▸ DATA IN THIS EXERCISE:
------------------------------------------------
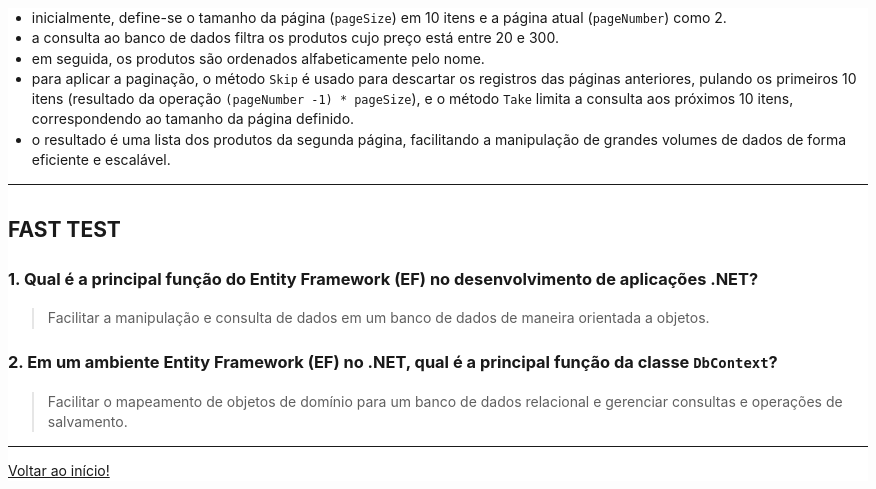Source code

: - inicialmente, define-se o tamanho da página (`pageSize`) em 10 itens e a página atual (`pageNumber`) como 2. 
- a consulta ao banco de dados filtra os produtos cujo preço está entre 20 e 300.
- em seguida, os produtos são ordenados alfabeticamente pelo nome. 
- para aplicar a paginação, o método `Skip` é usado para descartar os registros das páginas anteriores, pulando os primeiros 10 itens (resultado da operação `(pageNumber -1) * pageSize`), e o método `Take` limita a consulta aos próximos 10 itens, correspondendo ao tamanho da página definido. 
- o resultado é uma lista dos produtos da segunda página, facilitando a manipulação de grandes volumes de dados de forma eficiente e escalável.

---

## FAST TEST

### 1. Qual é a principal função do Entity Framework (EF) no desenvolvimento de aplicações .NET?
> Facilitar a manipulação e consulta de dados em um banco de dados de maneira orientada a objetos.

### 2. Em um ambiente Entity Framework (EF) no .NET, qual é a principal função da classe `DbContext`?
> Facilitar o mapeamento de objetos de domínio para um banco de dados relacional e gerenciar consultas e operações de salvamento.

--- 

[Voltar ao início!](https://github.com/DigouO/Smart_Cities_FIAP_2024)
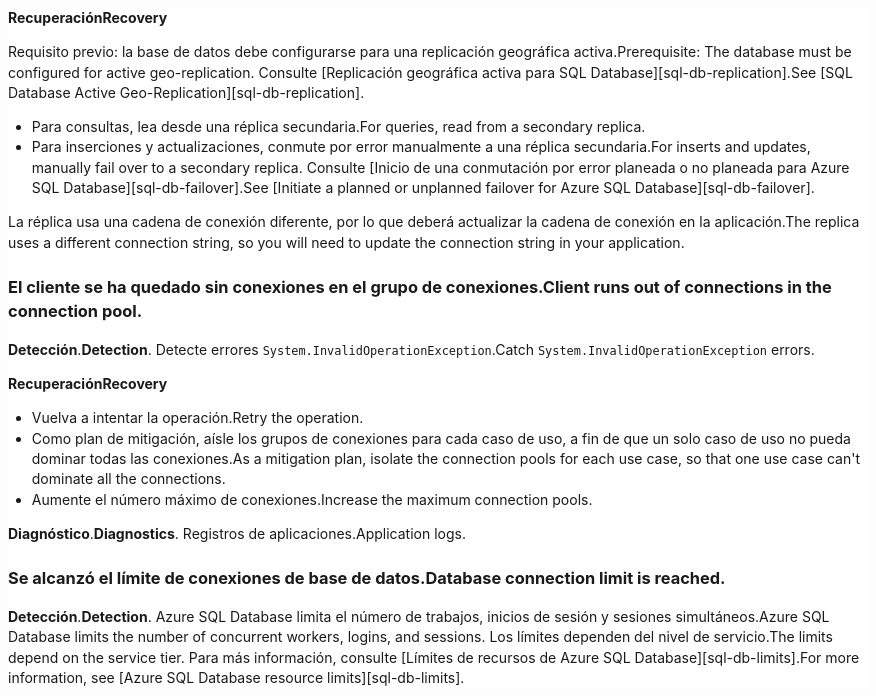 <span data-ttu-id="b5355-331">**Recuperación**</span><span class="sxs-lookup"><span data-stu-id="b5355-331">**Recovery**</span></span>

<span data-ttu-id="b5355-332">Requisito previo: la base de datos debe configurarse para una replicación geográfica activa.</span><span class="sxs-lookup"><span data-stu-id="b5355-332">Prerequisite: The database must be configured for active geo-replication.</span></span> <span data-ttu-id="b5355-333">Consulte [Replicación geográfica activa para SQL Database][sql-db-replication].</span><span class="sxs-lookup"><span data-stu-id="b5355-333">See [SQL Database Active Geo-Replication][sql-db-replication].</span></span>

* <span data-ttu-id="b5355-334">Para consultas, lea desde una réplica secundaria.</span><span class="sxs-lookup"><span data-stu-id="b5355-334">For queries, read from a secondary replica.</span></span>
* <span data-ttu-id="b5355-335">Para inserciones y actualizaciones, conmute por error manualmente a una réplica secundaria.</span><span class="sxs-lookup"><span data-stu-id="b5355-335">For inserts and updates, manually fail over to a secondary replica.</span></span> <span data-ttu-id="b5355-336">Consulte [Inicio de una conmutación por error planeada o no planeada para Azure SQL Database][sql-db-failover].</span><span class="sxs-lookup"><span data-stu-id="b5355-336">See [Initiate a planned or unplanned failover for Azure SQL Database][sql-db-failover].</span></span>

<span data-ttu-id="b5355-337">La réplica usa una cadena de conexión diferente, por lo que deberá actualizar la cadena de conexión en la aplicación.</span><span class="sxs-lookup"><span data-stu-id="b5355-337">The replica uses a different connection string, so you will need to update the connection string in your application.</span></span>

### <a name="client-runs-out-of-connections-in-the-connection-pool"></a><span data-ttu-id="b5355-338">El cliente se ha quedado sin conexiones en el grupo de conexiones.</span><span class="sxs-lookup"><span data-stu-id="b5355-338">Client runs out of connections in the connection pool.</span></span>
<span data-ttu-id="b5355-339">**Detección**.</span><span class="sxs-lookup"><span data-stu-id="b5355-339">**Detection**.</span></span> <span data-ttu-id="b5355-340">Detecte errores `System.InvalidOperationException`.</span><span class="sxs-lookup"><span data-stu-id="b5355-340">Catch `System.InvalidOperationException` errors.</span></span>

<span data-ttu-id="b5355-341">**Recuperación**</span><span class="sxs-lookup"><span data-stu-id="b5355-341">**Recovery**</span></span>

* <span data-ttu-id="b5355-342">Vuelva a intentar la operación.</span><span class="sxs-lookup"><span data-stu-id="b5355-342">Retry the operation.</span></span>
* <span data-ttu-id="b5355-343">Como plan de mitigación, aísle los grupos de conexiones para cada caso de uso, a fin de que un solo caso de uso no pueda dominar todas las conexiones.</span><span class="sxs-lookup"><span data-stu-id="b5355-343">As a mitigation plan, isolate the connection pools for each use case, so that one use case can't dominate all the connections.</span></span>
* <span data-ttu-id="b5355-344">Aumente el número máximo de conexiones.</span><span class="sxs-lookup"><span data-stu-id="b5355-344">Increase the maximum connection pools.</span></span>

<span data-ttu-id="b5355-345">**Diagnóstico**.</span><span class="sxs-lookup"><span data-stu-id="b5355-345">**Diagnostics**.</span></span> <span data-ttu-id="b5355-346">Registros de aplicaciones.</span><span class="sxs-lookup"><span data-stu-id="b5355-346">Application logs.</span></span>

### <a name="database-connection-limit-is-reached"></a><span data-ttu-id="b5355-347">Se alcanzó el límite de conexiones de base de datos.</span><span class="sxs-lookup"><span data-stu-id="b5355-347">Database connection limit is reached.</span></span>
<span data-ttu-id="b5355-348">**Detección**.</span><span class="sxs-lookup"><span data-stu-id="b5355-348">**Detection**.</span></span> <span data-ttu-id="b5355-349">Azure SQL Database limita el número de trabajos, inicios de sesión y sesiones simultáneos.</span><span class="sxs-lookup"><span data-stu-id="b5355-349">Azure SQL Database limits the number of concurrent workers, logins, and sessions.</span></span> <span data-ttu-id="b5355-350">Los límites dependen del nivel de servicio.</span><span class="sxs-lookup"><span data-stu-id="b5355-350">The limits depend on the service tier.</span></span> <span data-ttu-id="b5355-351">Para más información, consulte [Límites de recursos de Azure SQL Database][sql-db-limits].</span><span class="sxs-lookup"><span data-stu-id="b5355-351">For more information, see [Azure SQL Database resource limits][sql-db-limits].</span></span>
------------------------------------------------
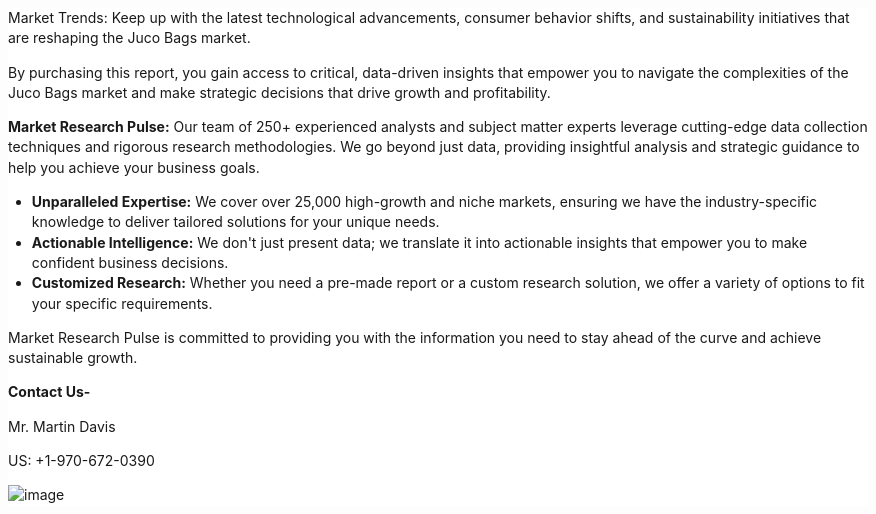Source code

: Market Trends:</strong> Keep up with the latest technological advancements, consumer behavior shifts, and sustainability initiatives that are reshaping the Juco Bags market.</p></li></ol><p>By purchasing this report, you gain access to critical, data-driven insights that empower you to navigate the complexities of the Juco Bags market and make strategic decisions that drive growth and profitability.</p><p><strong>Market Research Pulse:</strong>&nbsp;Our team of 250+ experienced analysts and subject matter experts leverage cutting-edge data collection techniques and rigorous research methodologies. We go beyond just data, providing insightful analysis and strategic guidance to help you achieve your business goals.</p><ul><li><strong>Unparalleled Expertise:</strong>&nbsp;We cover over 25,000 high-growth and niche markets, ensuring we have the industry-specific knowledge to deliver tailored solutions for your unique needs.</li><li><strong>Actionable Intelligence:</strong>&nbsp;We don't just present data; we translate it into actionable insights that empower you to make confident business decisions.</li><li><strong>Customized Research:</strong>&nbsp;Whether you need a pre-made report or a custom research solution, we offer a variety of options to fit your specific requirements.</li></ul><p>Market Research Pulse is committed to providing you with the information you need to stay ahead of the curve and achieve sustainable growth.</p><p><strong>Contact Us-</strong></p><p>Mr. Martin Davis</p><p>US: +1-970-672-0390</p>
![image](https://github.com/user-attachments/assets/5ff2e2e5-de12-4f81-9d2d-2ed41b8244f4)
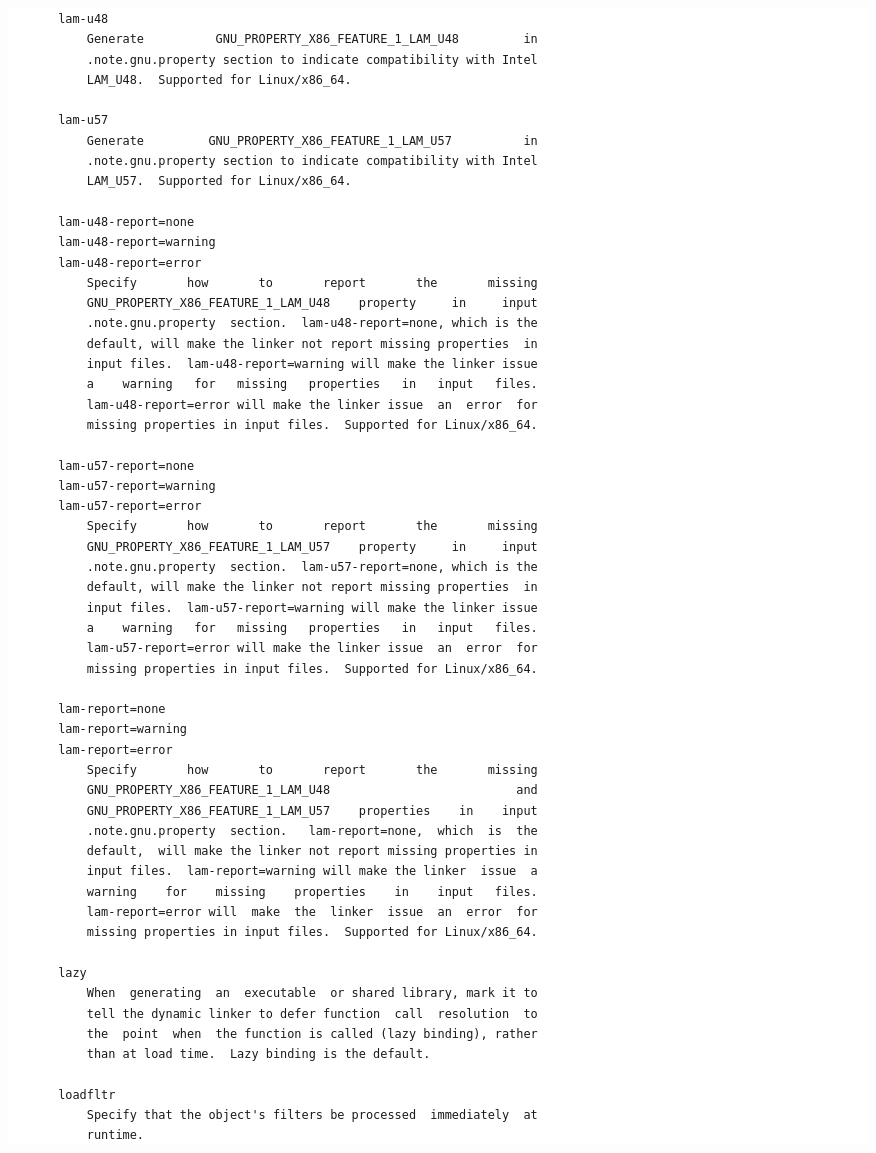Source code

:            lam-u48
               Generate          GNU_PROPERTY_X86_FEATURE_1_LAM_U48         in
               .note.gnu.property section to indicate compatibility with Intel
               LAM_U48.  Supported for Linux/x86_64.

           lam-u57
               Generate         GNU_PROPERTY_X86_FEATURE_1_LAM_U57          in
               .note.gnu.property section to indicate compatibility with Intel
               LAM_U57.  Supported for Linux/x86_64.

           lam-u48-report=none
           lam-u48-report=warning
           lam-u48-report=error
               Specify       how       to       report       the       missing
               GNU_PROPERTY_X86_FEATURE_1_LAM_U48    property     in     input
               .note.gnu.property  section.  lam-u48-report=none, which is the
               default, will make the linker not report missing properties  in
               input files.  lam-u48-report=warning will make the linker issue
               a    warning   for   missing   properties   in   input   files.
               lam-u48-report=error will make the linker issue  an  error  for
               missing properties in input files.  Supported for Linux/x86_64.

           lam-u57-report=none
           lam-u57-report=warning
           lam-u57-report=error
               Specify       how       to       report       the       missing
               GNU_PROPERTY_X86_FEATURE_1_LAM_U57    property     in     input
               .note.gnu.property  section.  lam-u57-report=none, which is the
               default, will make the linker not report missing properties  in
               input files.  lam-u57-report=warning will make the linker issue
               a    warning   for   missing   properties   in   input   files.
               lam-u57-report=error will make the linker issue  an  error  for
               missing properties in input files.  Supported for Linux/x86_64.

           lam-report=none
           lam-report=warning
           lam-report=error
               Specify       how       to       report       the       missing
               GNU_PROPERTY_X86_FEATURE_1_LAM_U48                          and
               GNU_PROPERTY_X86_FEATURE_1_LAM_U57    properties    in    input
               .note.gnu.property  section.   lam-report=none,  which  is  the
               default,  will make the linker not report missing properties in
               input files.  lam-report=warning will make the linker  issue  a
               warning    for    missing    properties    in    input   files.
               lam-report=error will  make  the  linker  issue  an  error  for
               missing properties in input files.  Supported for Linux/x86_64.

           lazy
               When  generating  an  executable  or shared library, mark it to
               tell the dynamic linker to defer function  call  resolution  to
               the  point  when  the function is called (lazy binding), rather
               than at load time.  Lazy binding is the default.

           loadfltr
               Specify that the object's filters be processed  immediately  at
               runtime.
------------------------------------------------
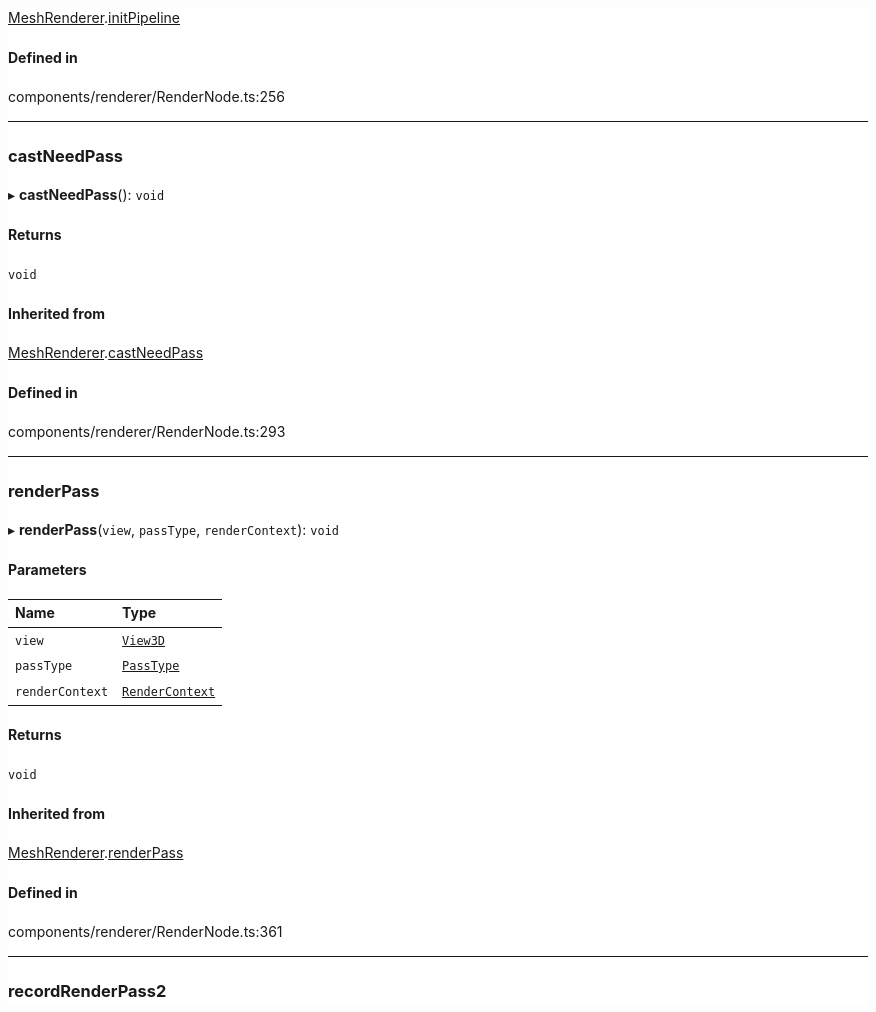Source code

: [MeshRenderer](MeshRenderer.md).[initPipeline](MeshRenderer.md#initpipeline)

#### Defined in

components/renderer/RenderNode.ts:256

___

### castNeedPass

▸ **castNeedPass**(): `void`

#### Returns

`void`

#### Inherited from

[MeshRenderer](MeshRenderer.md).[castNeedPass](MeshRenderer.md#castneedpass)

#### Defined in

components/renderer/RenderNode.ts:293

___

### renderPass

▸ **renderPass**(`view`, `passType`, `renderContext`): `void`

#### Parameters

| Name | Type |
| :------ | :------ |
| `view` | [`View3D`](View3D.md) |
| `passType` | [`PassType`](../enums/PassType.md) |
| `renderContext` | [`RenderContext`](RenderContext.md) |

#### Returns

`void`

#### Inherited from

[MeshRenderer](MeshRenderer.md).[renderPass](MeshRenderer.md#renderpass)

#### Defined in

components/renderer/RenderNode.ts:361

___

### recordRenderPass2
------------------------------------------------
▸ BRIEF:
Pick out every line in the listing above that contains the string "note", and copy each of those lines in full. Case counts, so match capital and small letters exactly.

▸ COMPLETED EXERCISE:
               .note.gnu.property section to indicate compatibility with Intel
               .note.gnu.property section to indicate compatibility with Intel
               .note.gnu.property  section.  lam-u48-report=none, which is the
               .note.gnu.property  section.  lam-u57-report=none, which is the
               .note.gnu.property  section.   lam-report=none,  which  is  the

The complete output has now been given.